Start of DOCUMENT PASSAGE

[Toybox] [PATCH] sh: pass "\" to the later app

Chet Ramey chet.ramey at case.edu
Thu Jul 6 18:09:02 PDT 2023


On 7/5/23 3:29 AM, Rob Landley wrote:


>>>> It's really a useless concept, by the way.
>>>
>>> It's not that simple: kill has to be built-in or it can't interface with job
>>> control...
>>
>> That's not what a special builtin is. `kill' is a `regular builtin' anyway.
> 
> I started down the "rereading that mess" path and it's turning into "reading all
> the posix shell stuff" which is not getting bugs fixed. And once again, this is
> a BAD STANDARD. Or at least badly organized. There's three groups here:

OK. This is a decision that was made, what, 45 years ago? These are the
Bourne shell special builtins -- at least as of SVR4. Korn added a couple,
but since the Bourne shell didn't have them, they were not added to the
list.

Special builtins will exit a non-interactive shell on an error, assignments
preceding them persist, and they're found before shell functions in the
command search order. That's pretty much it. It's not that the builtins
have to be implemented interally, but that these have other properties.

They're a POSIX concept, so bash conforms when in posix mode. In default
mode, every builtin is treated the same.

> 1) flow control commands: break, continue, dot, eval, exec, exit, trap, return.
> 
> 2) variable manipulation commands: export, readonly, set, shift, unset.
> 
> 3) random crap: colon, times.
> 
> Why group 1 doesn't include "wait" I dunno.

It's not a Bourne shell special builtin: errors in it don't exit the shell.


  Why group 2 has set but not read or
> alias/unalias in it I couldn't tell you, 

read isn't a Bourne shell special builtin; errors in it don't exit the
shell. The SVR4 shell doesn't have aliases (and aliases were originally
optional in POSIX, part of the UPE).

and for that matter cd is defined to
> set $PWD.

End of DOCUMENT PASSAGE
Start of DATASET ENTRIES

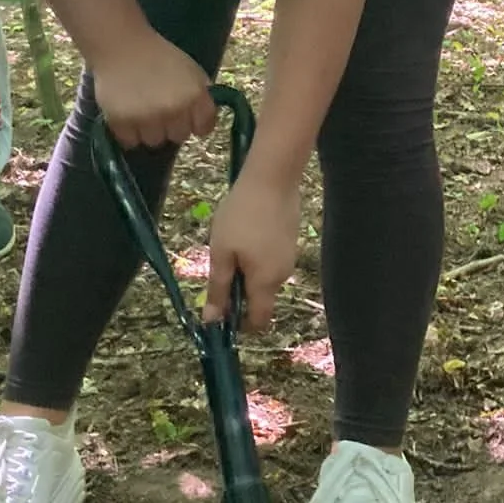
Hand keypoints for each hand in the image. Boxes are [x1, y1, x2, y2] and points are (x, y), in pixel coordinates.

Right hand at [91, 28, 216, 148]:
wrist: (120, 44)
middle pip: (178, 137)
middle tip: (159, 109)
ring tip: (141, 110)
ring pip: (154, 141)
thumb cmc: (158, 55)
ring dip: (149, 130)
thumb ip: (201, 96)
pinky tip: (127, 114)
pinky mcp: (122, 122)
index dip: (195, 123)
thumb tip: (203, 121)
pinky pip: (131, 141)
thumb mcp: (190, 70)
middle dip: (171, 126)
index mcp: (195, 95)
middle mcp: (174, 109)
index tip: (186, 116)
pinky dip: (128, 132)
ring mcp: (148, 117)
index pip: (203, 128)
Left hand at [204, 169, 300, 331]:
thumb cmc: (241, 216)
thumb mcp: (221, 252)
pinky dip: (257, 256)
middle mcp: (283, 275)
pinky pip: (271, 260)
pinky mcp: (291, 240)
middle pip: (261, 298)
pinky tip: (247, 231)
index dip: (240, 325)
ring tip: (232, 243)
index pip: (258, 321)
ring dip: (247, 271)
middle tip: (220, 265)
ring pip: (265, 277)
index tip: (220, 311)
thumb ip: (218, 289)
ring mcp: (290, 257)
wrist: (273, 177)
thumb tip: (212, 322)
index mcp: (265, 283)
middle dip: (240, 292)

End of DATASET ENTRIES

**EXERCISE**.
Repeat the mailing-list post on POSIX special builtins in full, word for word. The records were taken from a separate source.

**SOLVED PROBLEM**.
[Toybox] [PATCH] sh: pass "\" to the later app

Chet Ramey chet.ramey at case.edu
Thu Jul 6 18:09:02 PDT 2023


On 7/5/23 3:29 AM, Rob Landley wrote:


>>>> It's really a useless concept, by the way.
>>>
>>> It's not that simple: kill has to be built-in or it can't interface with job
>>> control...
>>
>> That's not what a special builtin is. `kill' is a `regular builtin' anyway.
> 
> I started down the "rereading that mess" path and it's turning into "reading all
> the posix shell stuff" which is not getting bugs fixed. And once again, this is
> a BAD STANDARD. Or at least badly organized. There's three groups here:

OK. This is a decision that was made, what, 45 years ago? These are the
Bourne shell special builtins -- at least as of SVR4. Korn added a couple,
but since the Bourne shell didn't have them, they were not added to the
list.

Special builtins will exit a non-interactive shell on an error, assignments
preceding them persist, and they're found before shell functions in the
command search order. That's pretty much it. It's not that the builtins
have to be implemented interally, but that these have other properties.

They're a POSIX concept, so bash conforms when in posix mode. In default
mode, every builtin is treated the same.

> 1) flow control commands: break, continue, dot, eval, exec, exit, trap, return.
> 
> 2) variable manipulation commands: export, readonly, set, shift, unset.
> 
> 3) random crap: colon, times.
> 
> Why group 1 doesn't include "wait" I dunno.

It's not a Bourne shell special builtin: errors in it don't exit the shell.


  Why group 2 has set but not read or
> alias/unalias in it I couldn't tell you, 

read isn't a Bourne shell special builtin; errors in it don't exit the
shell. The SVR4 shell doesn't have aliases (and aliases were originally
optional in POSIX, part of the UPE).

and for that matter cd is defined to
> set $PWD.